La poesía de Guillermo Sucre, como hemos visto, invita a una exploración de la interrelación de lo sensorial y de la conciencia a partir de un uso crítico del lenguaje; un uso que no implica sólo una opción estética, sino ética, puesto que responde antes bien a la negativa de aceptar sin examen las ilusiones, las trampas que el lenguaje ha creado, condenándonos a una realidad inventada. En esta situación, tanto la exultación como el patetismo son sospechosos. Los recuerdos, la infancia, el amor, los paisajes están de alguna forma presentes en la conciencia; pero su inscripción está irremediablemente mediada por el lenguaje. Y si bien, en el momento de máxima tensión de está dialéctica, La vastedad parece alcanzar una suerte de armisticio, un estado en que la conciencia de los límites de la nominación ha afianzado su control de la enunciación y, sin embargo, permite la precaria revelación del poema, su último libro, La segunda versión, parece replantear la búsqueda, anunciada desde aquel lejano primer poemario, ahora en términos de fidelidad a instancias trascendentales aunque inmanentes (la tierra, la vida) con la conciencia de que las sensaciones y los recuerdos son efímeros, con la certeza de que, aun sin redención, aun sin iluminación, con las «tablas frágiles» (Valéry) del lenguaje, es en el encuentro amoroso que podemos aspirar al único espacio de momentánea y fugitiva reconciliación.

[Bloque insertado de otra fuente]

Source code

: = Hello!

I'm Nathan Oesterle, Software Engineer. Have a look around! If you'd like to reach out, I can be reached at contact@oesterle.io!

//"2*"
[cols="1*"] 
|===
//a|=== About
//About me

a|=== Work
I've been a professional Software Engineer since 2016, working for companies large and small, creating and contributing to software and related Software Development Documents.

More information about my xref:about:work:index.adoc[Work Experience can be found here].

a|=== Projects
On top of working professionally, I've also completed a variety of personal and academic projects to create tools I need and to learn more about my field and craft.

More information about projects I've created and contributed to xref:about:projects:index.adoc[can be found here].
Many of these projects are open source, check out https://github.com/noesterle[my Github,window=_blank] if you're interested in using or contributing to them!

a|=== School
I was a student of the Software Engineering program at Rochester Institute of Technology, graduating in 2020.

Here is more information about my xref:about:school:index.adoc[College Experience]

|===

Es sólo allí que, como quería Pound, podemos construir un precario, pero no por ello ilusorio paradiso terrestre.

 

NOTA

Todas las indicaciones de página refieren a la edición La segunda versión (Poesía reunida). (Valencia: Pre-Textos, 2019) a excepción de las que corresponden a Mientras suceden los días (Caracas: Cordillera, 1961) que refieren a esta edición.

Aunque no los cito, este trabajo debe algunas de sus intuiciones a los que considero los dos mejores estudios sobre la poesía de Guillermo Sucre: el de María Fernanda Palacios: «Guillermo Sucre: la palabra, la pasión, el esplendor», en Sabor y saber de la lengua. Monte Ávila: Caracas, 1987, y el de Cristian Álvarez, «Guillermo Sucre. Poesía y ensayo: la misma realidad del lenguaje» en Salir a la realidad: un legado quijotesco. Caracas: Monte Ávila, 1999. Remito al lector interesado a ambos ensayos, así como al reciente prólogo de Antonio López Ortega para la edición de La segunda versión (Poesía reunida) mencionada.